After the lake, I headed home to grab my dog and met The Ex back at his house to help out with some painting. We stayed up until nearly 1 a.m. laughing and working side-by-side, listening to some chill indie rock and feeling a bit too much like family. I'm pretty sure I cried almost the entire way home.
At this point, I had come to terms with the fact that I still loved The Ex and never really stopped loving him, even with all the things about him that drive me bonkers. Given a few of the signs I thought I had picked up on over those last couple of weeks, I would have bet my dog he felt the same way. Then, he started talking about sleeping with me.
A few days after the lake, I asked The Ex to come with me to the opening night of the Charlotte Film Festival. He went to film school, and I knew he would enjoy mingling with other people in the industry before the screening. While waiting to get into the theatre, The Ex again brought up the idea of us sleeping together.

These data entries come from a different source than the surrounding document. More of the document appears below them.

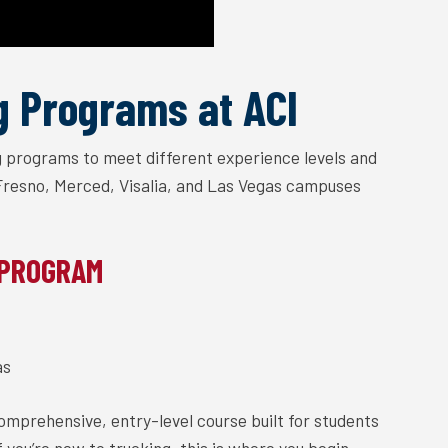
g Programs at ACI
ng programs to meet different experience levels and
 Fresno, Merced, Visalia, and Las Vegas campuses
 PROGRAM
as
comprehensive, entry-level course built for students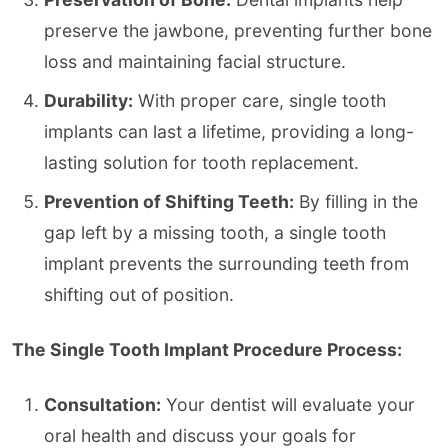
preserve the jawbone, preventing further bone
loss and maintaining facial structure.
Durability:
With proper care, single tooth
implants can last a lifetime, providing a long-
lasting solution for tooth replacement.
Prevention of Shifting Teeth:
By filling in the
gap left by a missing tooth, a single tooth
implant prevents the surrounding teeth from
shifting out of position.
The Single Tooth Implant Procedure Process:
Consultation:
Your dentist will evaluate your
oral health and discuss your goals for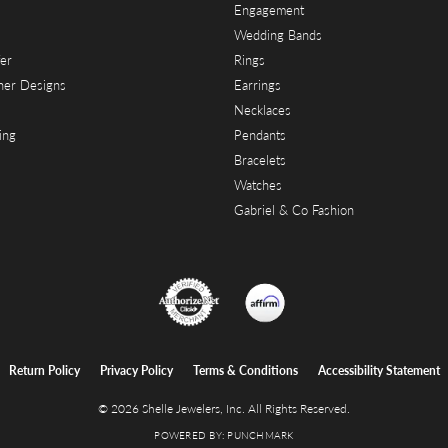
Engagement
Wedding Bands
er
Rings
her Designs
Earrings
Necklaces
ing
Pendants
Bracelets
Watches
Gabriel & Co Fashion
onsent popup
Return Policy
Privacy Policy
Terms & Conditions
Accessibility Statement
© 2026 Shelle Jewelers, Inc. All Rights Reserved.
POWERED BY:
PUNCHMARK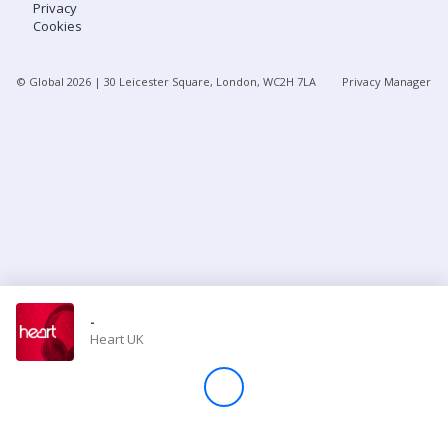
Privacy
Cookies
Store
© Global
2026
| 30 Leicester Square, London, WC2H 7LA
Privacy Manager
Win
Settings
SIGN IN
SIGN UP
-
Heart UK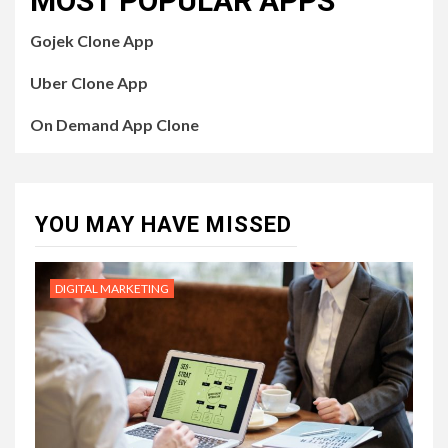
MOST POPULAR APPS
Gojek Clone App
Uber Clone App
On Demand App Clone
YOU MAY HAVE MISSED
DIGITAL MARKETING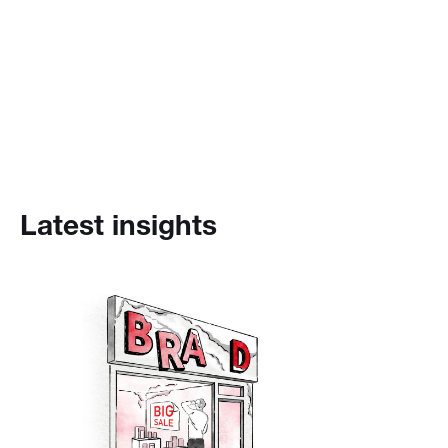
Latest insights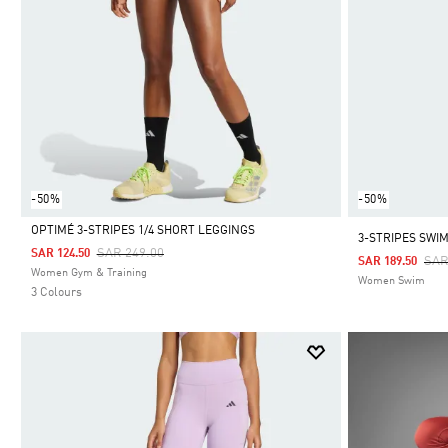
-50%
-50%
OPTIMÉ 3-STRIPES 1/4 SHORT LEGGINGS
3-STRIPES SWI
Price Reduced From
To
SAR 249.00
SAR 124.50
Pri
SAR
SAR 189.50
Selected
Women Gym & Training
Women Swim
3 Colours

"Why are you doing this?" I asked him, to which he replied in some kind of bizarre, cryptic man-speak that he was just joking. He knew I would be an emotional mess if we did. I agreed. He said it would be easy for him because he's good at separating emotions and logic, and added that he has had lots of no-strings-attached shenanigans with many ex-girlfriends in the past, who apparently could handle it.
I wasn't buying it.
Neither was one of my girlfriends, who, after seven months of dating her most recent boyfriend, had found herself back beneath the sheets. She soon discovered, however, that these momentary lapses in judgment meant very different things to the two of them. Being one of the strongest women I know, she immediately told him this behavior had to stop. She was endlessly hoping they would get back together. He, on the other hand, just viewed it as something casual - something fun that he had done with many of his ex-girlfriends. Despite his inclination to believe otherwise, I'm sure these women - much like my friend and me - were anything but OK with this.
As women, we often find ourselves misinterpreting friendliness as something more, losing ourselves in daydreams of reconciliation while he misinterprets the meaning of friendship as a free trip around the block. To us, it's hurtful. It's appalling. It makes us wonder how we could have been so stupid. But ultimately, men and women are just coming from two very different places - sometimes planets - when they attempt to navigate the waters of post-breakup friendship. And it often leads to a pretty murky definition of the word.
Which leads me to believe that it really is impossible to truly be friends with your ex. Unless you were friends years before you crossed the line - as is the case with the only ex I am still friends with - I feel pretty confident that it just can't be done. We're not talking about reconnecting with your hopscotch buddy from second grade, here. You know this person because you dated. You temporarily merged your lives. You have seen this person naked. Which is why The Ex and I - like so many exes before us - just cannot be friends.